If a line in the data below includes the string "oficial", please return a copy of it.

──────── Input ────────

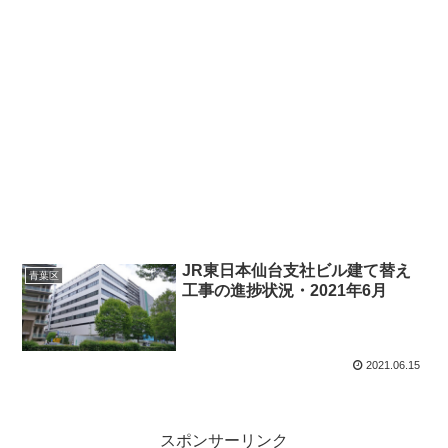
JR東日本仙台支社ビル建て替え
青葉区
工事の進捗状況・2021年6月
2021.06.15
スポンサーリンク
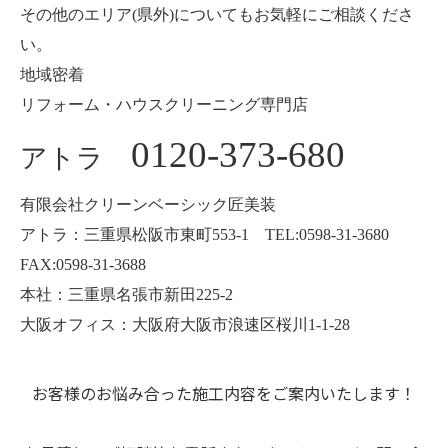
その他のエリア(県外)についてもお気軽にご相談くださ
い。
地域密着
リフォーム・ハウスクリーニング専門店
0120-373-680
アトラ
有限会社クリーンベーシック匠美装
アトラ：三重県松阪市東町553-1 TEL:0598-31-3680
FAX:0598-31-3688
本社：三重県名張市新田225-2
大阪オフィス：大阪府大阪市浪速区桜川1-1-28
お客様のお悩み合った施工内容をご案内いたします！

────────
──────── Input ────────

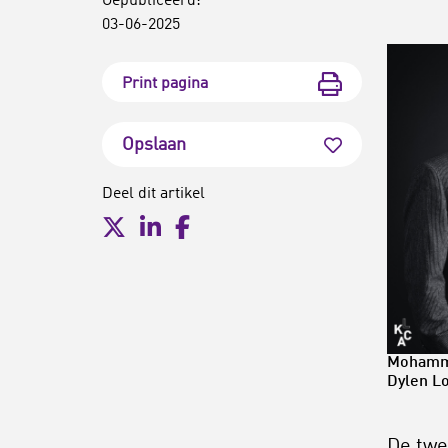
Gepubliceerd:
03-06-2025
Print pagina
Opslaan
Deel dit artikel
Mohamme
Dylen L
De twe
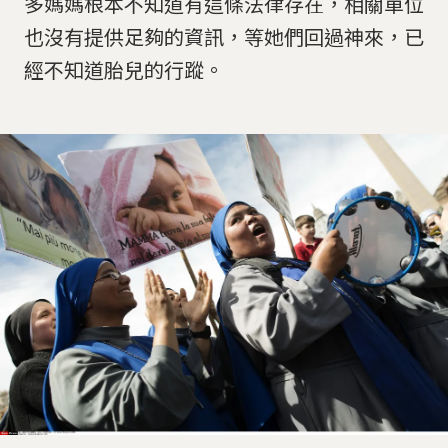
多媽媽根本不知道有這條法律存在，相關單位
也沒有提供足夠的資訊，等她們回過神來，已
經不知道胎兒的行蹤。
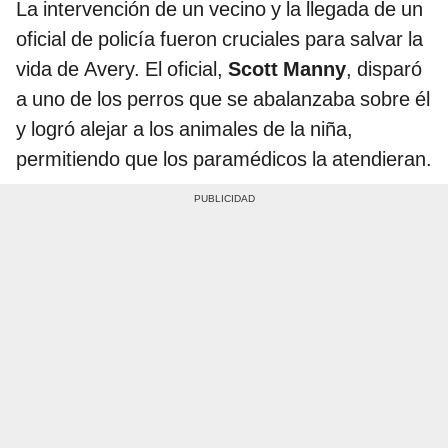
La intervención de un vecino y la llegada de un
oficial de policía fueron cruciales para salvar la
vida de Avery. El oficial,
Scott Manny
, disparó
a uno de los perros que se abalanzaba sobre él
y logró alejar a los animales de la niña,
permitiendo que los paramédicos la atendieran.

────────

**Result of this exercise**
oficial de policía fueron cruciales para salvar la
vida de Avery. El oficial,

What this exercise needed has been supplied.